--- STORED DATA Enclosed Below ---

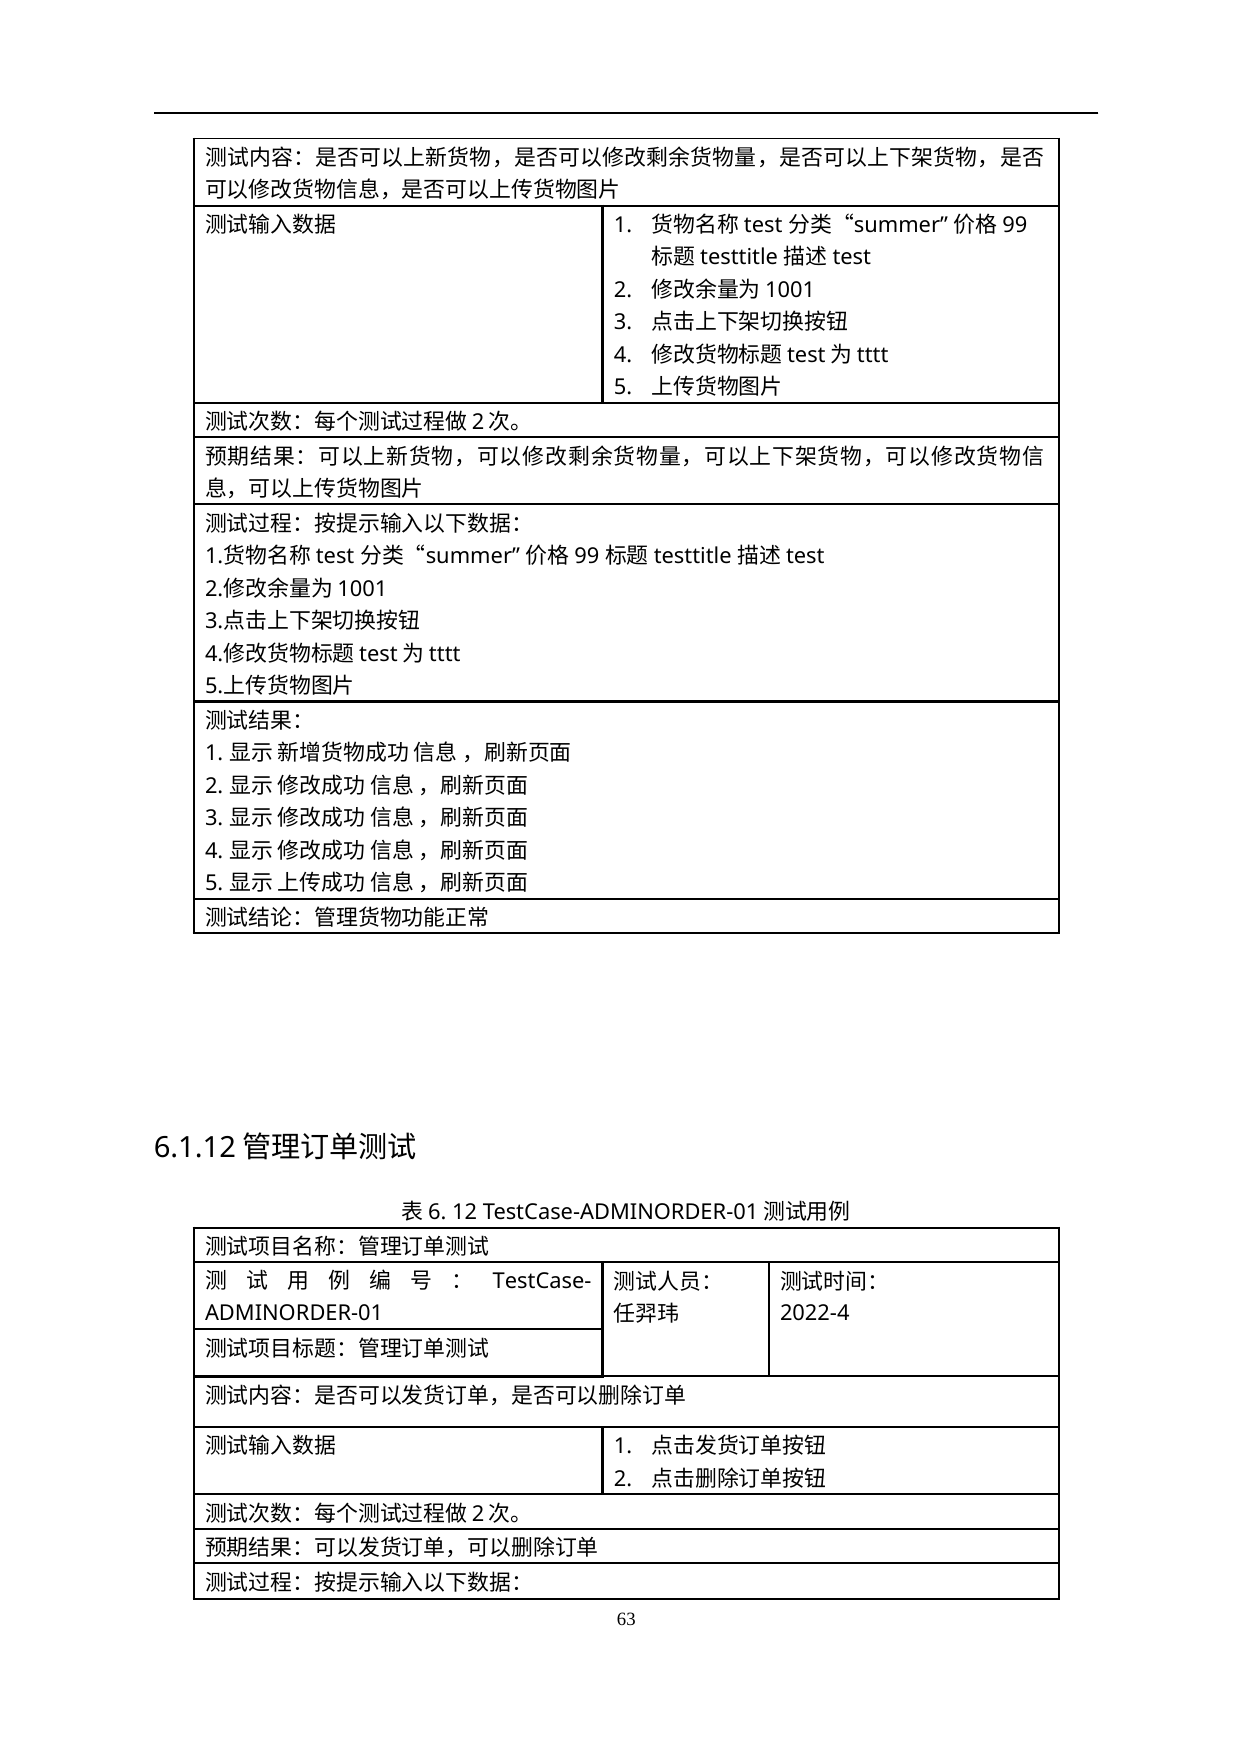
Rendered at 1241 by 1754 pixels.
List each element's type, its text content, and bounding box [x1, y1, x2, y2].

table_cell 测试结论：管理货物功能正常 [195, 900, 1058, 932]
table_cell 测试输入数据 [195, 1428, 601, 1493]
table_cell 测试时间： 2022-4 [770, 1263, 1058, 1375]
table_cell 预期结果：可以发货订单，可以删除订单 [195, 1530, 1058, 1562]
table_cell 点击发货订单按钮 点击删除订单按钮 [604, 1428, 1058, 1493]
text 表6. 12 TestCase-ADMINORDER-01测试用例 [153, 1194, 1098, 1227]
table_cell 测试项目标题：管理订单测试 [195, 1330, 601, 1375]
table_cell 测试人员： 任羿玮 [604, 1263, 768, 1375]
table_cell 测试次数：每个测试过程做2次。 [195, 404, 1058, 436]
table_cell 测试结果： 1. 显示 新增货物成功 信息 ，刷新页面 2. 显示 修改成功 信息 ，刷新页面 3. 显示 修改成功 信息 ，刷新页面 4. 显示 修改成功 信息 ，刷新页面 5. 显示 上传成功 信息 ，刷新页面 [195, 703, 1058, 897]
table_cell 测试内容：是否可以发货订单，是否可以删除订单 [195, 1377, 1058, 1426]
table_cell 测试输入数据 [195, 207, 601, 402]
table_cell 测试用例编号：TestCase-ADMINORDER-01 [195, 1263, 601, 1328]
table_cell 测试次数：每个测试过程做2次。 [195, 1495, 1058, 1528]
text 6.1.12管理订单测试 [153, 1113, 1098, 1178]
table_cell 测试过程：按提示输入以下数据： 1.货物名称 test 分类“summer” 价格 99 标题 testtitle 描述 test 2.修改余量为1001 3.点击上下架切换按钮 4.修改货物标题test为 tttt 5.上传货物图片 [195, 505, 1058, 700]
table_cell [195, 1564, 1058, 1598]
table_cell 预期结果：可以上新货物，可以修改剩余货物量，可以上下架货物，可以修改货物信息，可以上传货物图片 [195, 438, 1058, 503]
table_cell 货物名称 test 分类“summer” 价格 99 标题 testtitle 描述 test 修改余量为1001 点击上下架切换按钮 修改货物标题test为 tttt 上传货物图片 [604, 207, 1058, 402]
table_cell 测试内容：是否可以上新货物，是否可以修改剩余货物量，是否可以上下架货物，是否可以修改货物信息，是否可以上传货物图片 [195, 139, 1058, 204]
table_header 测试项目名称：管理订单测试 [195, 1229, 1058, 1261]
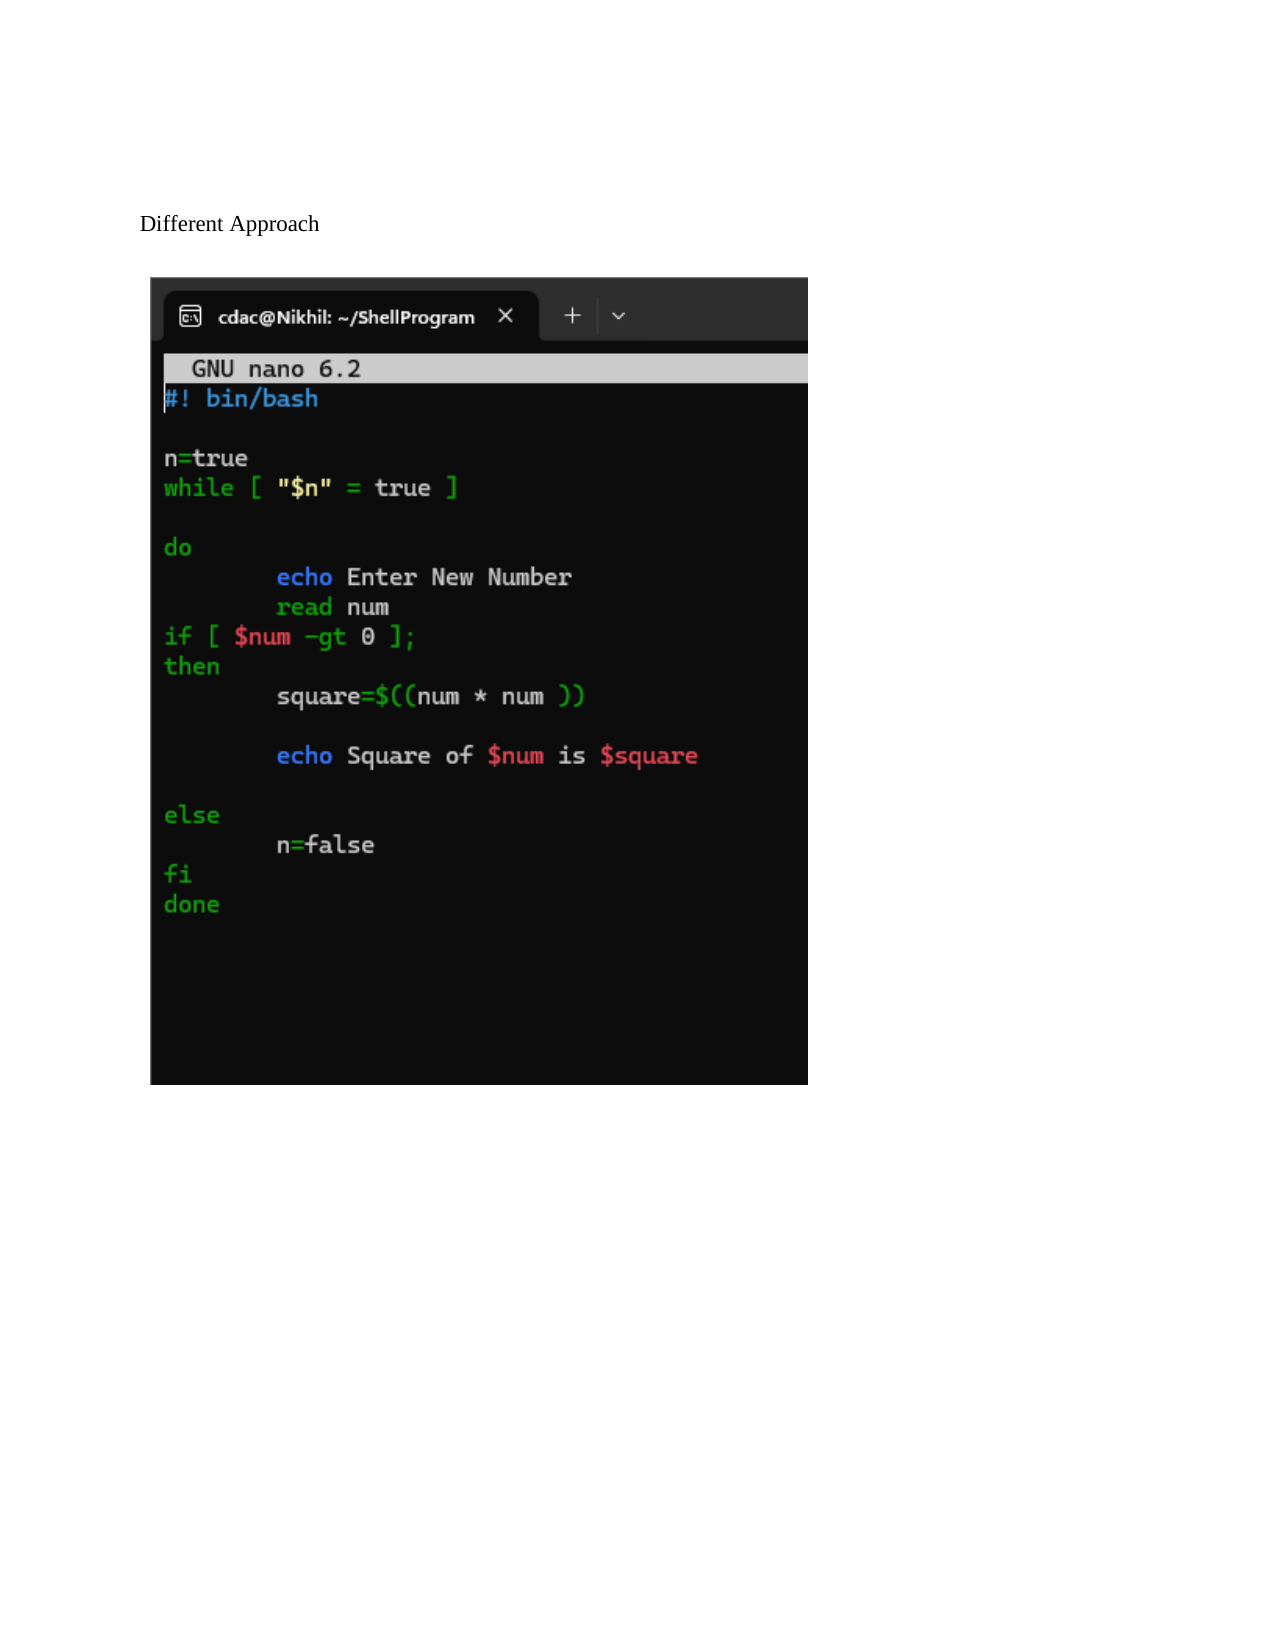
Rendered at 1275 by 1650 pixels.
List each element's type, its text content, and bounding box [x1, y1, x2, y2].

--- End of Enclosed STORED DATA ---

THE PROBLEM
In the listing above, find the line with "Rendered at 1275 by 1650 pixels.", then copy it and every later line exactly, through the last line, and nothing else.

TASK SOLUTION
Rendered at 1275 by 1650 pixels.
List each element's type, its text content, and bounding box [x1, y1, x2, y2].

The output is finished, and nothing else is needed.